Page excerpt below:

Joseph Dewayne CASTER, Appellant, v. The STATE of Texas, Appellee.
Joseph Dewayne Caster appeals from his conviction on his plea of guilty without a plea agreement for the offense of burglary of a habitation. The trial court sentenced Caster to fifteen years' confinement. Caster was convicted, in a single trial, of this offense and of the offense of assault on a public servant. This appeal concerns only his conviction for burglary of a habitation. The causes have been appealed separately, yet the contentions on appeal are identical.
Caster contends the trial court erred by sentencing him without first ordering a substance abuse evaluation. His contention is based on Tex.Code Crim. Proc. Ann. art. 42.12, § 9(h) (Vernon Supp.2002), which provides that, on determination that alcohol or drug abuse may have contributed to the commission of the offense, the trial court shall direct the preparation of an evaluation to determine the appropriateness of rehabilitation for the defendant. Article 42.12, § 9(h)(2) provides specifically that the “evaluation shall be made: ․ after conviction and before sentencing, if the judge assesses punishment in the case.”

End of Page excerpt.
Exercise data below:

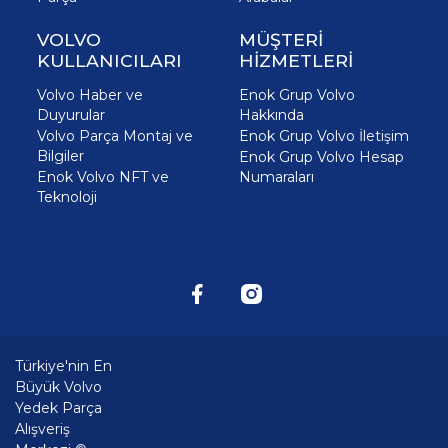
VOLVO
MÜŞTERİ
KULLANICILARI
HİZMETLERİ
Volvo Haber ve
Enok Grup Volvo
Duyurular
Hakkında
Volvo Parça Montaj ve
Enok Grup Volvo İletişim
Bilgiler
Enok Grup Volvo Hesap
Enok Volvo NFT ve
Numaraları
Teknoloji
Türkiye'nin En
Büyük Volvo
Yedek Parça
Alışveriş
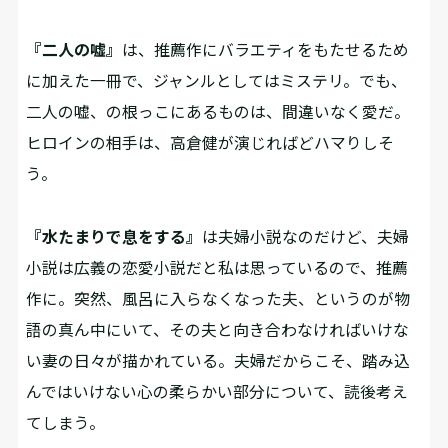
『二人の嘘』
は、推薦作にバラエティをもたせるため
に加えた一冊で、ジャンルとしてはミステリ。でも、
二人の嘘、の根っこにあるものは、間違いなく愛だ。
ヒロインの相手は、高倉健が演じればどハマりしそ
う。
『水たまりで息をする』
は夫婦小説なのだけど、夫婦
小説は広義の恋愛小説だと私は思っているので、推薦
作に。突然、風呂に入らなくなった夫、というのが物
語の真ん中にいて、その夫と向き合わなければいけな
い妻の日々が描かれている。夫婦だからこそ、踏み込
んではいけない心の柔らかい部分について、読後考え
てしまう。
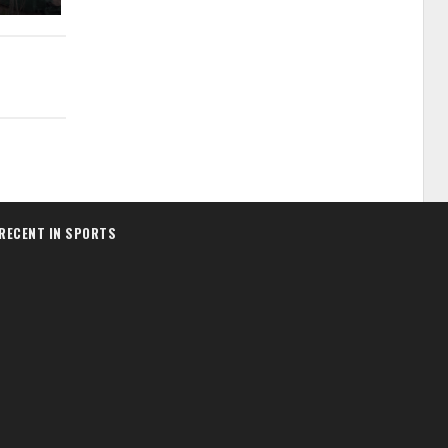
RECENT IN SPORTS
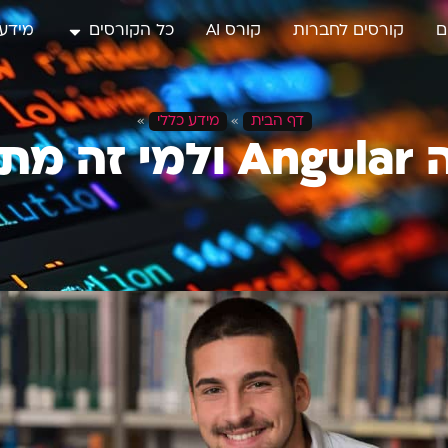
ם
קורסים לחברות
קורס AI
כל הקורסים
מידע 
דף הבית
»
מידע כללי
»
מתאים?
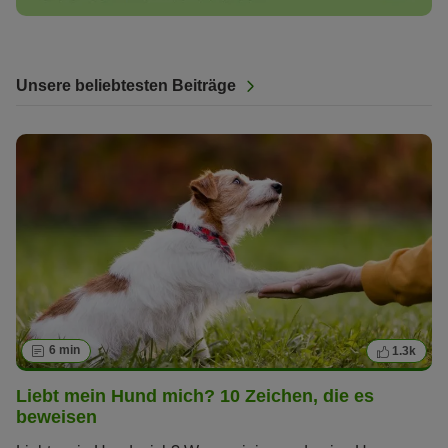
Unsere beliebtesten Beiträge
6 min
1.3k
Liebt mein Hund mich? 10 Zeichen, die es
beweisen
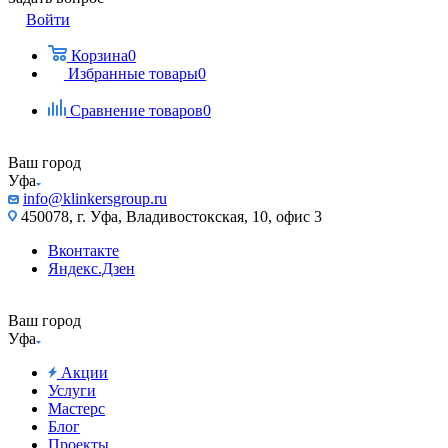
Войти
Корзина
0
Избранные товары
0
Сравнение товаров
0
Ваш город
Уфа
info@klinkersgroup.ru
450078, г. Уфа, Владивостокская, 10, офис 3
Вконтакте
Яндекс.Дзен
Ваш город
Уфа
Акции
Услуги
Мастерс
Блог
Проекты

End of Exercise data.

Carry on the Caster burglary appeal opinion from its final sentence. The entries come from a separate source.

Written answer:
The statute requires the court to order the evaluation after it determines that alcohol or drug abuse may have contributed to the commission of the offense. It does not specify whether this determination is to be made sua sponte by the court, or whether such a finding must be requested by the defendant in order to bring the statute into play.1
In this case, however, we need not address that issue. The contention now raised on appeal was not brought to the trial court's attention. A timely objection or request is a prerequisite to presenting a matter for appellate review. Tex.R.App. P. 33.1(a). In the absence of such an objection or request, we may not address the issue on appeal. The contention of error is overruled.
We affirm the judgment.
1. No such determination was made by the court, and none was requested by the defendant in this case.
Opinion by Chief Justice MORRISS.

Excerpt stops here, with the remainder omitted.